The protein kinase C (PKC) family plays a key regulatory role in a wide range of cellular functions as well as in various cancer-associated signal transduction pathways. Here, we investigated the genomic alteration and gene expression of most known PKC family members in human ovarian cancer. The DNA copy number of PKC family genes was screened by a high-resolution array-based comparative genomic hybridization in 89 human ovarian cancer specimens. Five PKC genes exhibited significant DNA copy number gains, including PKCt, (43.8%), PKC beta 1 (37.1%), PKC gamma (27.6%), PKC zeta (22.5%), and PKC theta (21.3%). None of the PKC genes exhibited copy number loss.

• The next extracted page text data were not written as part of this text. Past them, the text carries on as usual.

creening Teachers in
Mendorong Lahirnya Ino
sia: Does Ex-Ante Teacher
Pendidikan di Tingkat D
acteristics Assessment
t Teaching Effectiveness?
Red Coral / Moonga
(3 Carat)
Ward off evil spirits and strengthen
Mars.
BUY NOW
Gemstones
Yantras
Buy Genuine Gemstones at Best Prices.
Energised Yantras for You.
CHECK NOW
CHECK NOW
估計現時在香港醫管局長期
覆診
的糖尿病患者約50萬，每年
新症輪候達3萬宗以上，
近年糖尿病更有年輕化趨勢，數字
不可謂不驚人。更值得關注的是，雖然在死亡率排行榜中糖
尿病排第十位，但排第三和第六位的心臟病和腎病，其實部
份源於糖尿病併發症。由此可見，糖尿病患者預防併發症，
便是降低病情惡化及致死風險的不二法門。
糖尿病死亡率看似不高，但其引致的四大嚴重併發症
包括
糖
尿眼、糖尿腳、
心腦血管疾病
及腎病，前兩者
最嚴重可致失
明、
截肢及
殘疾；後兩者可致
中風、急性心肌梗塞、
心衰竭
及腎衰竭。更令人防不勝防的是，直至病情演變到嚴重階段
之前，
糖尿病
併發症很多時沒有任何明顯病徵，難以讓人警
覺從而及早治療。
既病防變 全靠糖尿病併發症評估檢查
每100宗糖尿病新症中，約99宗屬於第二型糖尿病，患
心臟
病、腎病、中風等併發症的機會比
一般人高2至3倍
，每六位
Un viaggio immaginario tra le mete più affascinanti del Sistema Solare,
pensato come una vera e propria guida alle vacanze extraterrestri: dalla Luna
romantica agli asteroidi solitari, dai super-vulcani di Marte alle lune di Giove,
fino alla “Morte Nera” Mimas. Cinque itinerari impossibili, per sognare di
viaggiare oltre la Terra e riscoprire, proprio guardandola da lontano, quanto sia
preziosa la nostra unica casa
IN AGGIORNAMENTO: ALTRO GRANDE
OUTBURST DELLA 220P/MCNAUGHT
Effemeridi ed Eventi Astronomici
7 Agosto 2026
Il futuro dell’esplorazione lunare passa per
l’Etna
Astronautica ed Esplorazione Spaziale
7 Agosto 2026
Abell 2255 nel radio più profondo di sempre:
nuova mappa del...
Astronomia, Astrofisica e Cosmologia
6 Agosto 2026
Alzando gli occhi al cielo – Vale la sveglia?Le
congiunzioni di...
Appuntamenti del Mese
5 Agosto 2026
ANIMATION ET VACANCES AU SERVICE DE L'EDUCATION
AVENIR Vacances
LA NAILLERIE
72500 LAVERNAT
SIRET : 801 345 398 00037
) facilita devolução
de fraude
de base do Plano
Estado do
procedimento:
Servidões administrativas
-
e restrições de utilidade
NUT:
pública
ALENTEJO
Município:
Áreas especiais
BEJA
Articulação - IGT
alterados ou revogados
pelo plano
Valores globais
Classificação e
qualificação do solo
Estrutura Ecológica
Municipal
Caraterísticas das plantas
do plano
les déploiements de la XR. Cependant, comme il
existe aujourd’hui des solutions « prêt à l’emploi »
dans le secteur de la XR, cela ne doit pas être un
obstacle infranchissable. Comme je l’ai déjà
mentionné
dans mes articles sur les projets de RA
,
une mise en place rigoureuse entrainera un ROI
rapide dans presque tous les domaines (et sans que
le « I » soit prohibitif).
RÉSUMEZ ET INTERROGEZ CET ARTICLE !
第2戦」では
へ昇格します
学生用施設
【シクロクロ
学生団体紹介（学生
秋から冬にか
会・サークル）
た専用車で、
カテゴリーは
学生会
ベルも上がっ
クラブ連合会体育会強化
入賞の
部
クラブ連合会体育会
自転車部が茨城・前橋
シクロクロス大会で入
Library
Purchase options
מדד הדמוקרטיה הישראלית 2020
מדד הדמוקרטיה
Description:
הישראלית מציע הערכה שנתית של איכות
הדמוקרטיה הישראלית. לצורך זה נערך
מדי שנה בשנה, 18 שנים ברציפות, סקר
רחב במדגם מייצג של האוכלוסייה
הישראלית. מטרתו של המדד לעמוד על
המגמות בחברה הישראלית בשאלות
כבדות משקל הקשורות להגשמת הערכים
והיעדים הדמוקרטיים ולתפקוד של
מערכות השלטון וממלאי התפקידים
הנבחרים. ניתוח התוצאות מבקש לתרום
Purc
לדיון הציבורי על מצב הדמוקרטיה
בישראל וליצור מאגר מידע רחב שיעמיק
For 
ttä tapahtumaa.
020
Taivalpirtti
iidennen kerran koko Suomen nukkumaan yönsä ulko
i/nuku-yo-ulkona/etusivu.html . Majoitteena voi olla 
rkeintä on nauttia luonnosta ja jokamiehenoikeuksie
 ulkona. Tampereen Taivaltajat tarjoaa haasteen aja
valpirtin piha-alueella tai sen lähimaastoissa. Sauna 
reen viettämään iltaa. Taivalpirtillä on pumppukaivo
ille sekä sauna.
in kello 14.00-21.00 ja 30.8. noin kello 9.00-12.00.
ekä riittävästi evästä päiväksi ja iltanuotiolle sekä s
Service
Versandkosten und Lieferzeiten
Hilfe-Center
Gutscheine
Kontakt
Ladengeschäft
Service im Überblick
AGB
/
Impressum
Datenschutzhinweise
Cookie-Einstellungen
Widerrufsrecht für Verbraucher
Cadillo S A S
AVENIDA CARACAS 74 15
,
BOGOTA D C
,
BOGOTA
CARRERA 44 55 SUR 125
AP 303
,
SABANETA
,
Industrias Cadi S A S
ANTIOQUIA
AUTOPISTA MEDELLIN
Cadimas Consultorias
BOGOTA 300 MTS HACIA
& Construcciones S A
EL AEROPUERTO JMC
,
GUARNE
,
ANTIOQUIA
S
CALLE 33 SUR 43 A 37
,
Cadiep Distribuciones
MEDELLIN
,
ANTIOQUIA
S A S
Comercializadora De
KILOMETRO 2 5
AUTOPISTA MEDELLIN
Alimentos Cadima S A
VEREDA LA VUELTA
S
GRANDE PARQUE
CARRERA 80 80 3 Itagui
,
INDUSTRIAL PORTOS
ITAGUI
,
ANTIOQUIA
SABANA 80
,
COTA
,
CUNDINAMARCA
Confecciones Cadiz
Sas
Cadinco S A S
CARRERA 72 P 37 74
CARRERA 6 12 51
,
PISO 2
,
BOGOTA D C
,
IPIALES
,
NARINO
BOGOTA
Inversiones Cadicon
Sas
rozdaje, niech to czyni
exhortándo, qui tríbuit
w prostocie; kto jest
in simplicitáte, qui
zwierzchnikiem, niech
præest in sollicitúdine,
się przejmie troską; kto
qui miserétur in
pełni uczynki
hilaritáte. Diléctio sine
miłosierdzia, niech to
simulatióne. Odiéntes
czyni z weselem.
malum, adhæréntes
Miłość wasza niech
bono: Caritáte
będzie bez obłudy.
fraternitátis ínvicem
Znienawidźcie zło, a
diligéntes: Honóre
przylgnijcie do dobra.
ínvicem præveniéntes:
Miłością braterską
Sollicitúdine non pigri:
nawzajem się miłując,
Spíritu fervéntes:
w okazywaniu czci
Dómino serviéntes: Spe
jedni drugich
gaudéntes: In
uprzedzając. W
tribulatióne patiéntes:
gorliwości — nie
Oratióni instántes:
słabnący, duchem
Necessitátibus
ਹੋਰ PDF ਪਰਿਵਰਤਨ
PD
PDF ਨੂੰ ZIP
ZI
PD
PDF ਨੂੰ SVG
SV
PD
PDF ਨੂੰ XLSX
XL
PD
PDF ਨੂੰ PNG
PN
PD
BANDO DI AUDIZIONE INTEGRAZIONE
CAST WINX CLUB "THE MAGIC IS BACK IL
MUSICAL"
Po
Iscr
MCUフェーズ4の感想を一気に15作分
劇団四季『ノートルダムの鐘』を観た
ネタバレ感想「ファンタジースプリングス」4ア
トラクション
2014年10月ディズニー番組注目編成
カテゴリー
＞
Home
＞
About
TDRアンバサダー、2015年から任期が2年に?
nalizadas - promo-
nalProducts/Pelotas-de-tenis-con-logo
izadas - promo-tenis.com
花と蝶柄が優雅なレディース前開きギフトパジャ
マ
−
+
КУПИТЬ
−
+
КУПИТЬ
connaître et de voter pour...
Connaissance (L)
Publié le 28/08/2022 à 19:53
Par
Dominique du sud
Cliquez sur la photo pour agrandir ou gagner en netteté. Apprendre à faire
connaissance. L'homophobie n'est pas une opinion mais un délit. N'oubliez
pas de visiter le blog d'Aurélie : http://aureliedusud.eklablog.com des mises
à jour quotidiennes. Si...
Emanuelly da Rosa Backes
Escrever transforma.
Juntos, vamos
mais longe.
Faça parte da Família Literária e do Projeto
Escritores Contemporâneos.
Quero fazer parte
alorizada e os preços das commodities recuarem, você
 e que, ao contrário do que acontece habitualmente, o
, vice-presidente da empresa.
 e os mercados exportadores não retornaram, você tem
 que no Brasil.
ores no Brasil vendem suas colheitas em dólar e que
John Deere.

The mRNA expression level of PKC genes was analyzed by microarray retrieval approach. Two of the amplified PKC genes, PKCt, and PKC theta, were significantly up-regulated in ovarian cancer compared with normal ovary. Increased PKCt expression correlated with tumor stage or grade, and PKCt overexpression was seen mostly in ovarian carcinoma but not in other solid tumors. The above results were further validated by real-time reverse transcription-PCR with 54 ovarian cancer specimens and 24 cell lines; overexpression of PKCt protein was also confirmed by tissue array and Western blot. Interestingly, overexpressed PKCt did not affect ovarian cancer cell proliferation or apoptosis in vitro. However, decreased PKCt expression significantly reduced anchorage-independent growth of ovarian cancer cells, whereas overexpression of PKCt contributed to marine ovarian surface epithelium transformation in cooperation with mutant Ras. We propose that PKCt may serve as an oncogene and a biomarker of aggressive disease in human ovarian cancer.